In politics, some things change—like which “not-Romney” candidate leads the GOP pack each week. Some things don’t—like Mitt Romney can’t seem to get beyond 25 percent in national polls.
A little over three months ago, Michele Bachmann threatened to rocket right past Romney. A month ago, Rick Perry did. And a short two weeks later, so did Herman Cain. But Bachmann and Perry, and now arguably Cain, suffered self-inflicted wounds, and fell to earth.
Romney is likely to survive at the top of the national GOP leader board, even as the next not-Romney candidate, Newt Gingrich, gains ground.
But things still may change. For we are quick to forget.
A little over four years ago, Hillary Clinton’s seemingly insurmountable lead over Barack Obama was more than 2:1, at a whopping 48.5 percent. Rudy Giuliani was the leader of the GOP pack, while John McCain was deemed a “third-tier” candidate. And who remembers in 2004 that Joe Lieberman led the Democratic primaries for eight months?
The 2012 campaign season is still young. And the GOP eight now face an unbeatable opponent. Not Barack Obama—he’s extremely vulnerable, as the recent Gallup poll shows. The unstoppable force is the calendar.
The dates are now set for the early caucus and primary states, Jan. 3 through Feb. 4. And the smart focus is on polling in Iowa, New Hampshire, South Carolina, Florida, and Nevada, more so than national averages.

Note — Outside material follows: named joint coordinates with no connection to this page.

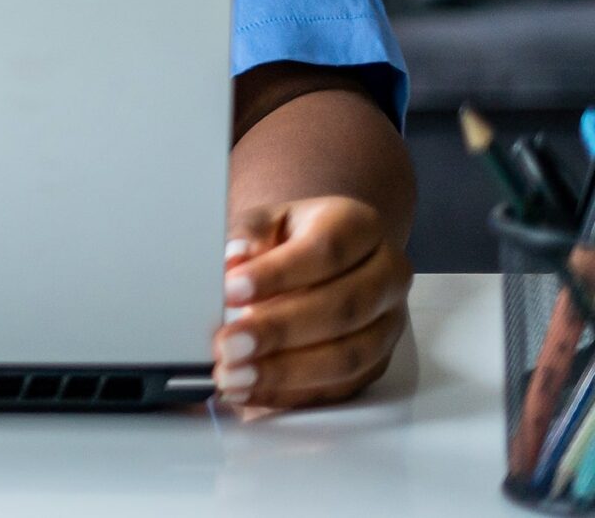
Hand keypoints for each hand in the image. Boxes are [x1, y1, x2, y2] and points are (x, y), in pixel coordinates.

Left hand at [215, 196, 410, 411]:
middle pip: (343, 308)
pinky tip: (248, 390)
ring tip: (234, 374)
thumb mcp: (268, 222)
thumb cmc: (290, 239)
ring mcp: (387, 324)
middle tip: (228, 343)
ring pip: (347, 356)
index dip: (278, 274)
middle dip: (279, 331)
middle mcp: (386, 276)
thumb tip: (233, 261)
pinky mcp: (376, 365)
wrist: (321, 259)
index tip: (230, 289)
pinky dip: (288, 393)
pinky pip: (338, 389)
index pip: (327, 250)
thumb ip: (250, 234)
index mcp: (360, 227)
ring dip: (284, 372)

In the state-by-state battle of Romney and the not-Romneys, here’s where I see the field right now:
Herman Cain: An unconventional candidate and campaign in the middle of a classic, yet avoidable, crisis. We'll see if he can keep the Cain Train from derailing. It’s going to be tough, but he still has the potential to do well among more conservative Iowa and South Carolina voters.
Mitt Romney: His mantra: steady, steady, steady. Romney is in position for a solid win in New Hampshire. If no one emerges to lead the “anyone-but-Romney” pack, and the votes are split, Romney could even surprise and pick off Iowa, in which case the nomination contest will be over.
Newt Gingrich: The man to watch right now. Slowly and steadily rising in the polls as he stays focused on the issues. None of the other not-Romneys can match his intellect or ability to “tell it like it is.” If Gingrich could come out in the top three in Iowa, he's the kind of candidate New Hampshire could warm to and turn conventional wisdom on its ear, as the Granite State often does.
Rick Perry: Perry needs to round up a posse of voters to do well in Iowa. And he may gain if Cain loses steam. He's got the money, manpower, and message—if voters are willing to give the governor a second look after his poor debate performances.
Ron Paul: He will get a solid 10 to 15 percent of the vote everywhere. And win nowhere.
Michele Bachmann: She has staked everything on Iowa. If she doesn't break through, she's done.
Rick Santorum: See Bachmann.
Jon Huntsman: Some 44 percent of New Hampshire voters are independents who can vote in either primary. This year there is no Democratic primary, so most of them will be voting in the Republican contest—a perfect scenario for Huntsman to finally make a move.
Still, some things don’t change. That’s why all eyes should be on Iowa and New Hampshire. Be ready for a surprise. Previous winners in these first-in-the-nation contests included Dick Gephardt, Paul Tsongas, Gary Hart, and Pat Buchanan, none of whom were the final nominees.